● **WRITTEN EXERCISE**
Copy out every line of text from each item below word for word, omitting the pictures.

● **Stored items**
☆ ☆ ☆

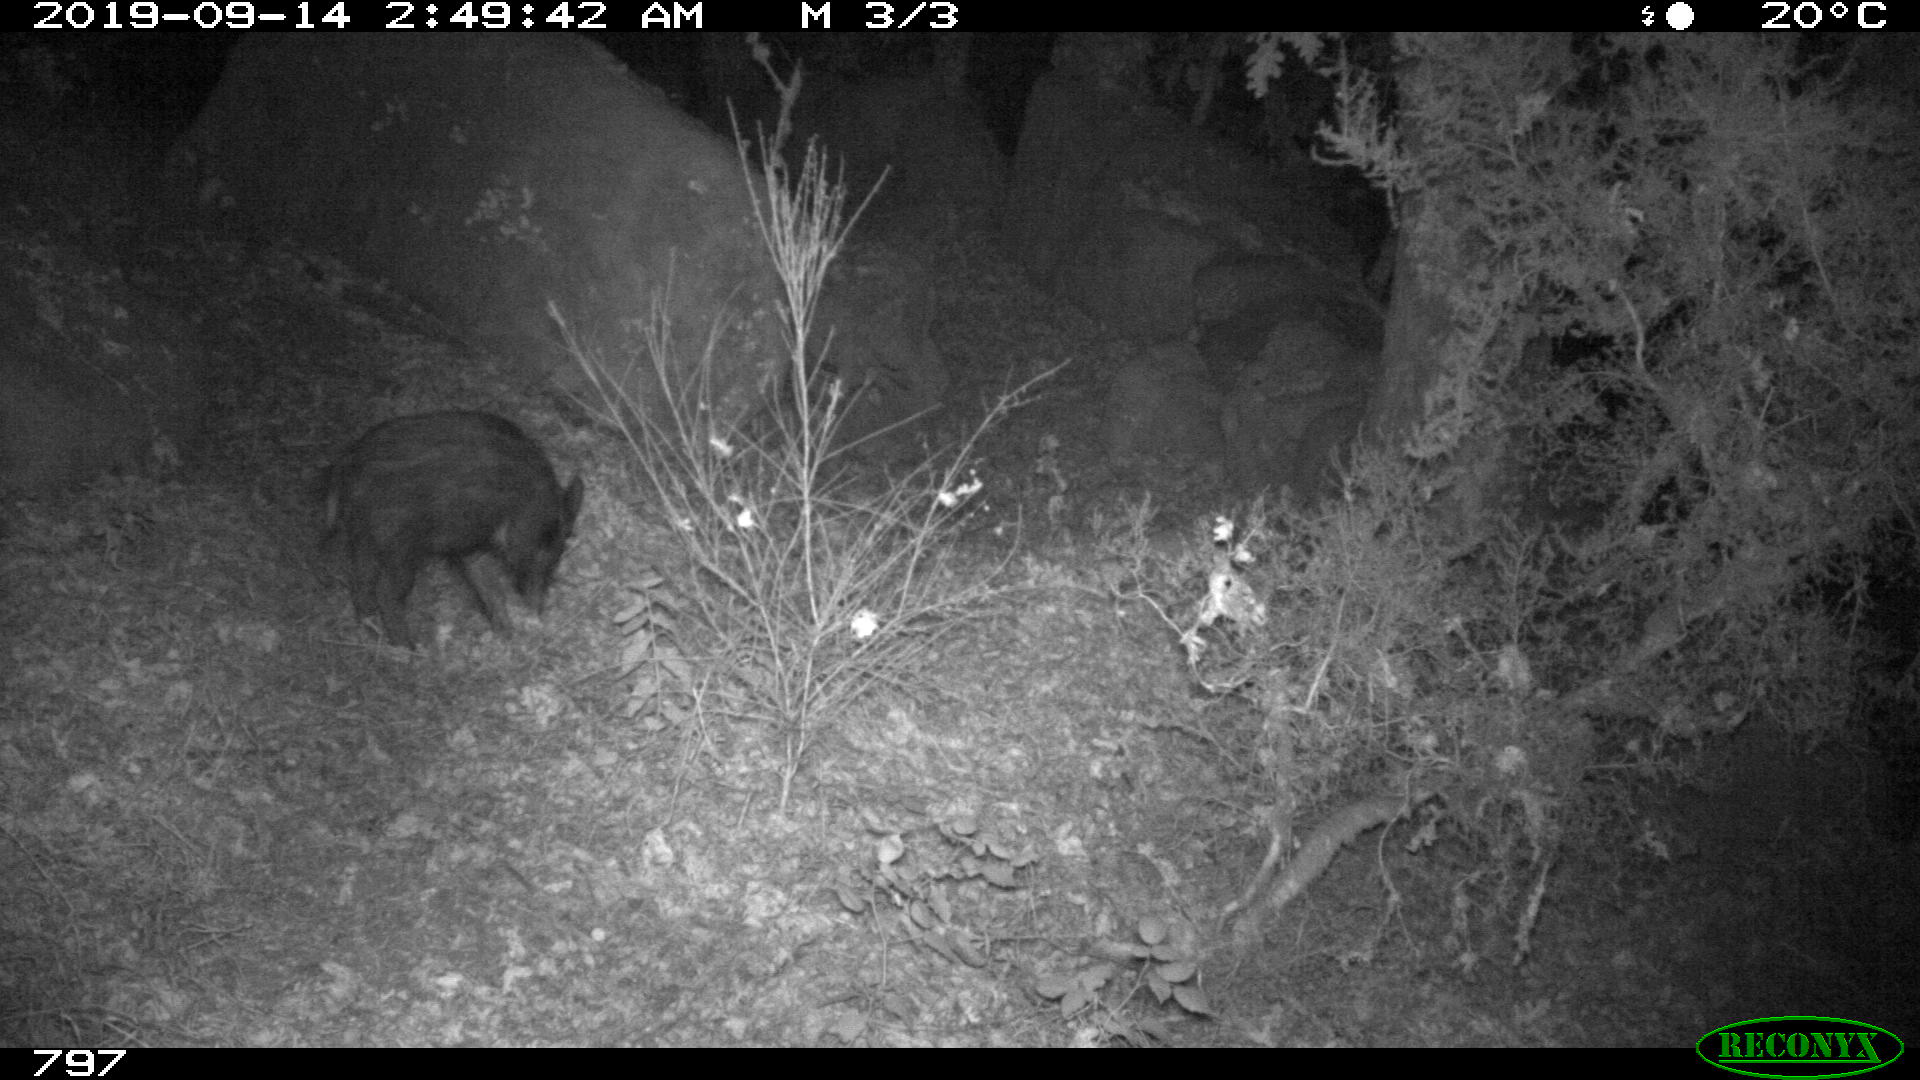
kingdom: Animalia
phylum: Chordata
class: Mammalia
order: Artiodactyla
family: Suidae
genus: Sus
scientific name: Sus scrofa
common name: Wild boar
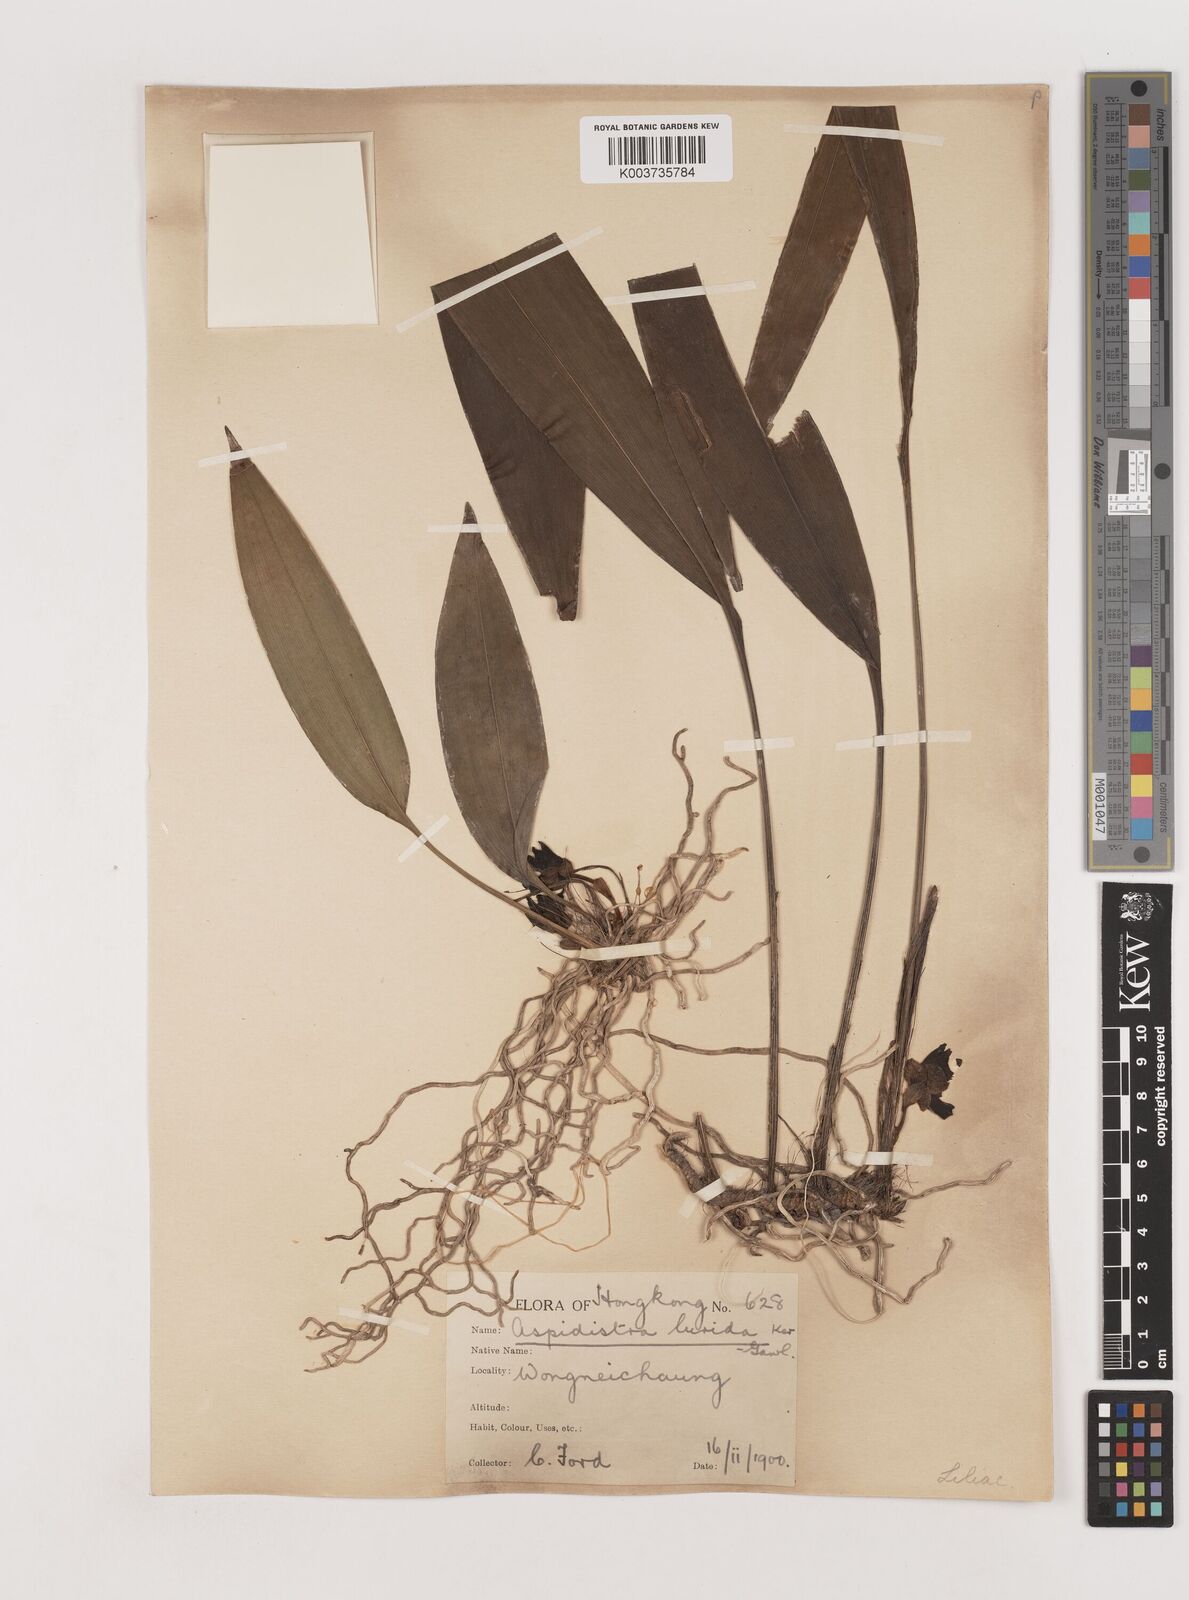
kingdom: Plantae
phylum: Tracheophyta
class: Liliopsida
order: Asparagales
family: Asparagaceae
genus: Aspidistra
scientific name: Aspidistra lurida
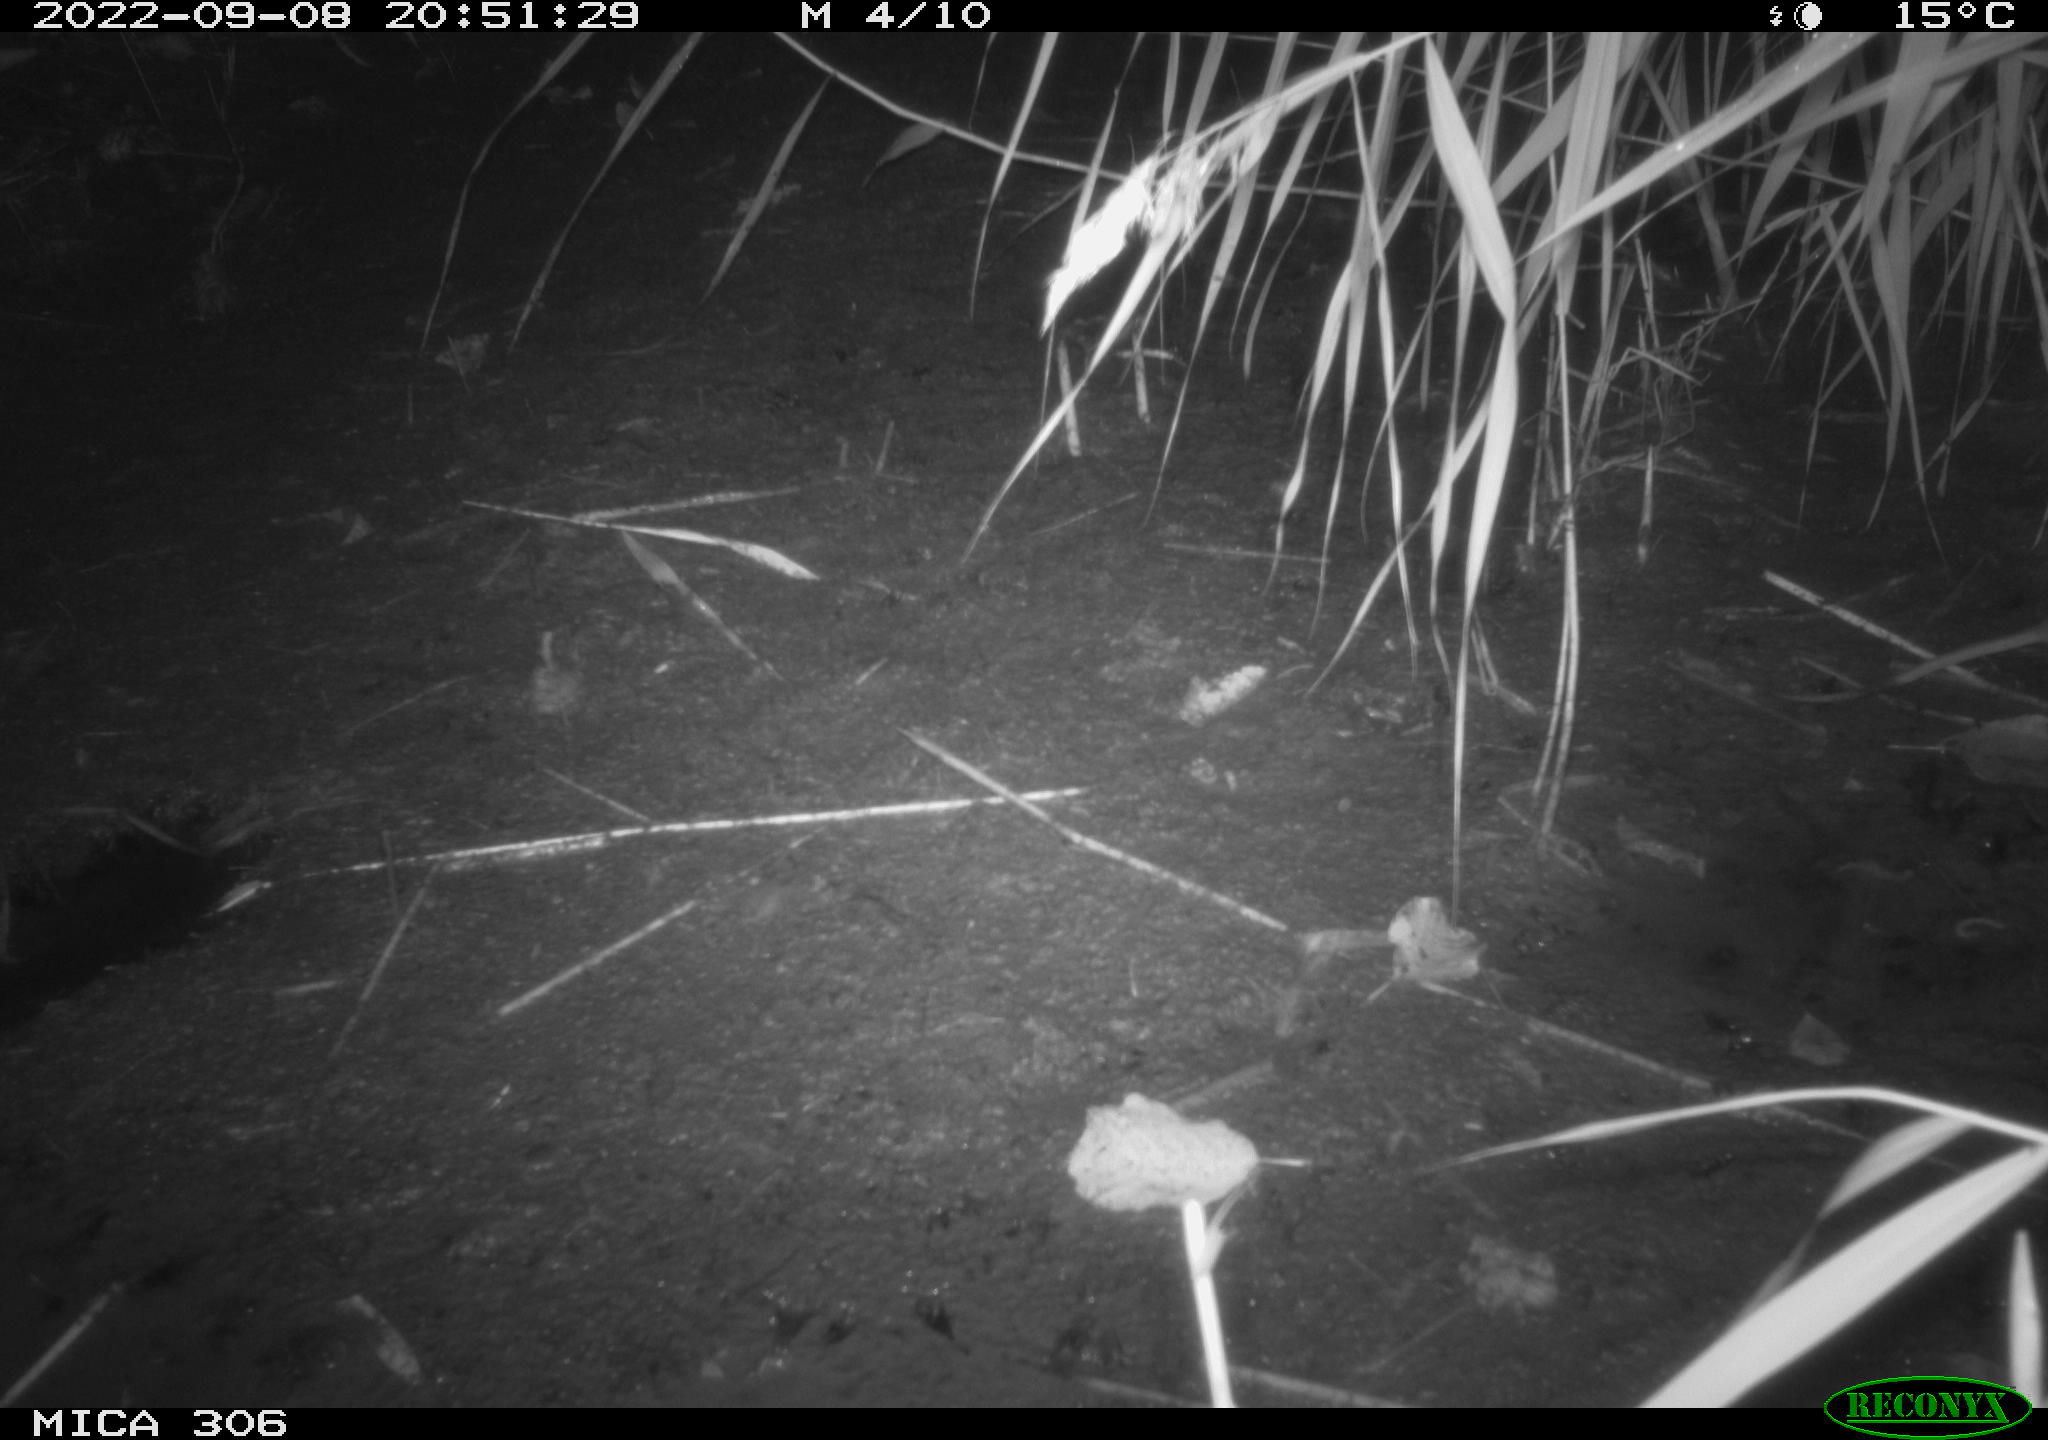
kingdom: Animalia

☆ ☆ ☆

● **COMPLETED EXERCISE**
kingdom: Animalia
phylum: Chordata
class: Mammalia
order: Artiodactyla
family: Suidae
genus: Sus
scientific name: Sus scrofa
common name: Wild boar
kingdom: Plantae
phylum: Tracheophyta
class: Liliopsida
order: Asparagales
family: Asparagaceae
genus: Aspidistra
scientific name: Aspidistra lurida
kingdom: Animalia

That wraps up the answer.